Vereist werk
Werk alsjeblieft de rijen bij, beginnend bij de rij met "Page size: 1241x1754." en eindigend bij de rij met "table_header 109年度 預算員額內職員人數". Vervang daarin "文化部" door "外交部" en laat al het andere ongewijzigd.

Rijen
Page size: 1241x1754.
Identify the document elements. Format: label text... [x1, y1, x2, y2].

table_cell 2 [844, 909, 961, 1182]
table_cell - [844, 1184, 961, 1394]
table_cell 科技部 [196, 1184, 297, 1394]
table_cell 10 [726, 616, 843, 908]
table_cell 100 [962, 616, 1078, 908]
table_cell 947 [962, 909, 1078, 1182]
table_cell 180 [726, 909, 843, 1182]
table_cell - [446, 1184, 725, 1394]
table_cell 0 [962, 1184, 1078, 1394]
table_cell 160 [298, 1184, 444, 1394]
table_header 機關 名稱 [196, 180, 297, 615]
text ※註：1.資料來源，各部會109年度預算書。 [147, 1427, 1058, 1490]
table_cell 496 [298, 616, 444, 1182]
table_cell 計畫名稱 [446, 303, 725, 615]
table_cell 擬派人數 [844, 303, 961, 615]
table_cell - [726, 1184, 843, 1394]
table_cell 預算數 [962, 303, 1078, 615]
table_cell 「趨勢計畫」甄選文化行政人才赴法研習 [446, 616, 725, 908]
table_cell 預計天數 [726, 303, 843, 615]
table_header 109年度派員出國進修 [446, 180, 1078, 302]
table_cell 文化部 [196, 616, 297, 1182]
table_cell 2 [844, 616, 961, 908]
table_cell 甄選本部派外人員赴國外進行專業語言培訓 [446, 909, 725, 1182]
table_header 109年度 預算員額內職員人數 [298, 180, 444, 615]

---

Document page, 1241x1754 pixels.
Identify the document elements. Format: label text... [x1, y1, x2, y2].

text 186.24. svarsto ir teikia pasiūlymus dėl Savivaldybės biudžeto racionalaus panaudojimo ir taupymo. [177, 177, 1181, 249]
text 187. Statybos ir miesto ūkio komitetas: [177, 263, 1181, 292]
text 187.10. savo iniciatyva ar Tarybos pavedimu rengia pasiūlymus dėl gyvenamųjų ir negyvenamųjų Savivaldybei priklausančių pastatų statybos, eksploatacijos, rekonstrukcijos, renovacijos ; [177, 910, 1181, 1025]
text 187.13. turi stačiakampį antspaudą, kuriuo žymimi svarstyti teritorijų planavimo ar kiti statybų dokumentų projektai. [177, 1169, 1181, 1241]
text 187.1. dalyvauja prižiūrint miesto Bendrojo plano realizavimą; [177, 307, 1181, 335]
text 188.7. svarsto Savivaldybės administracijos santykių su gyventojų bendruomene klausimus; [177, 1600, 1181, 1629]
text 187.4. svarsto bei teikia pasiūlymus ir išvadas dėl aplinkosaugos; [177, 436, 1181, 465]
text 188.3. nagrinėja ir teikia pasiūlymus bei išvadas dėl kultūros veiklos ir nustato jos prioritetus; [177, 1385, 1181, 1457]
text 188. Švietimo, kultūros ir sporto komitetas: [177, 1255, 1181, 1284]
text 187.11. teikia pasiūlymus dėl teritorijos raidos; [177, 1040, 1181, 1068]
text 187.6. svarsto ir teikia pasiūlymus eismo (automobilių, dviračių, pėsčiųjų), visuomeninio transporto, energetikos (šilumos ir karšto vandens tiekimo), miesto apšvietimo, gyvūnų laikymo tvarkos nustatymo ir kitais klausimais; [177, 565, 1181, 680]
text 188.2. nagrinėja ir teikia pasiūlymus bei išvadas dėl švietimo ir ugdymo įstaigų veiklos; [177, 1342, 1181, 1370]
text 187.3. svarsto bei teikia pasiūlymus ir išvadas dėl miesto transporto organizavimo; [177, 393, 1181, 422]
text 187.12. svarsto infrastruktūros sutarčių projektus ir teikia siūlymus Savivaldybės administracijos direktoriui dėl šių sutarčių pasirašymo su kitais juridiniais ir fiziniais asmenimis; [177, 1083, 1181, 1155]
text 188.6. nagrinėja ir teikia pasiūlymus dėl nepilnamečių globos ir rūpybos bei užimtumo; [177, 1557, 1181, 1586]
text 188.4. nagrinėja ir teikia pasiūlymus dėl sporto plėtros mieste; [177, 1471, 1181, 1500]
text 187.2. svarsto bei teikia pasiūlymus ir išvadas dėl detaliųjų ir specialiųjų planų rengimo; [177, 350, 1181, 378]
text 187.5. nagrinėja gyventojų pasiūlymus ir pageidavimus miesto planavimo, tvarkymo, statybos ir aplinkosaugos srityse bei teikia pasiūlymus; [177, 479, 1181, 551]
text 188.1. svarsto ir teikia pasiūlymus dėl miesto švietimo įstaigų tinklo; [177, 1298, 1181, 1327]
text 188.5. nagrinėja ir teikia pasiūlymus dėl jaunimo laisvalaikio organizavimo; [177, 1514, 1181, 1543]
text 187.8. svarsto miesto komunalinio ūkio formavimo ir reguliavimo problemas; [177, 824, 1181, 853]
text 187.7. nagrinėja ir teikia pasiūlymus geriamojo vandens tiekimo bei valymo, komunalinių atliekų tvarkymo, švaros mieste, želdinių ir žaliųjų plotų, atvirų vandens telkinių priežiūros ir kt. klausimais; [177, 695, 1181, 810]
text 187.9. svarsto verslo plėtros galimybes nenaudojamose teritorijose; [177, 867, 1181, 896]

* * *

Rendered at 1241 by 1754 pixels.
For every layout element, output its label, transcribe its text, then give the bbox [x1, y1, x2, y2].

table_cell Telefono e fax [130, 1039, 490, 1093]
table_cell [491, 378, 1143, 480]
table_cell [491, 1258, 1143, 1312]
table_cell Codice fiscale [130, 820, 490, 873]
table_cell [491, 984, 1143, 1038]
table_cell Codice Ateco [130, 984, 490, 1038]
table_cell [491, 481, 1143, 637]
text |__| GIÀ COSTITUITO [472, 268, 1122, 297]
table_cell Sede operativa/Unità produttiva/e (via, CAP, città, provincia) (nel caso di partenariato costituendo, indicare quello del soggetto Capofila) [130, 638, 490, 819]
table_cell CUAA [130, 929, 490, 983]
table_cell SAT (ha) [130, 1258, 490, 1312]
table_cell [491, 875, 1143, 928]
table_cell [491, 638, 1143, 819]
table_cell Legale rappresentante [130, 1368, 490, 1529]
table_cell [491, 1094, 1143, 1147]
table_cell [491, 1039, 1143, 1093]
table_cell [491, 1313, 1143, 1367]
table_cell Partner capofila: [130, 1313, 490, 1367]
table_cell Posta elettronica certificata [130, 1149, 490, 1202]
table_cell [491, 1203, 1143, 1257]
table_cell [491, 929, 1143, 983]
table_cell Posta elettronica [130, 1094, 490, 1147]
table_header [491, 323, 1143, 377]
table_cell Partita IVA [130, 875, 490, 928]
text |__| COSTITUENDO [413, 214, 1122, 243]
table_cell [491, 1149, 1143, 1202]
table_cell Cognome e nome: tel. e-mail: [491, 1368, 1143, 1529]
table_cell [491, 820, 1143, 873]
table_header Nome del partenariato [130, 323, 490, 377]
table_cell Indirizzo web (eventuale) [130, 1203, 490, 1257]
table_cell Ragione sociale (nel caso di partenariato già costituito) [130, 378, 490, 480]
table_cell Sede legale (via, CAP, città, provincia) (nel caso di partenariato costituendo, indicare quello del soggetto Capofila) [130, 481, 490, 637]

Oplossing
Page size: 1241x1754.
Identify the document elements. Format: label text... [x1, y1, x2, y2].

table_cell 2 [844, 909, 961, 1182]
table_cell - [844, 1184, 961, 1394]
table_cell 科技部 [196, 1184, 297, 1394]
table_cell 10 [726, 616, 843, 908]
table_cell 100 [962, 616, 1078, 908]
table_cell 947 [962, 909, 1078, 1182]
table_cell 180 [726, 909, 843, 1182]
table_cell - [446, 1184, 725, 1394]
table_cell 0 [962, 1184, 1078, 1394]
table_cell 160 [298, 1184, 444, 1394]
table_header 機關 名稱 [196, 180, 297, 615]
text ※註：1.資料來源，各部會109年度預算書。 [147, 1427, 1058, 1490]
table_cell 496 [298, 616, 444, 1182]
table_cell 計畫名稱 [446, 303, 725, 615]
table_cell 擬派人數 [844, 303, 961, 615]
table_cell - [726, 1184, 843, 1394]
table_cell 預算數 [962, 303, 1078, 615]
table_cell 「趨勢計畫」甄選文化行政人才赴法研習 [446, 616, 725, 908]
table_cell 預計天數 [726, 303, 843, 615]
table_header 109年度派員出國進修 [446, 180, 1078, 302]
table_cell 外交部 [196, 616, 297, 1182]
table_cell 2 [844, 616, 961, 908]
table_cell 甄選本部派外人員赴國外進行專業語言培訓 [446, 909, 725, 1182]
table_header 109年度 預算員額內職員人數 [298, 180, 444, 615]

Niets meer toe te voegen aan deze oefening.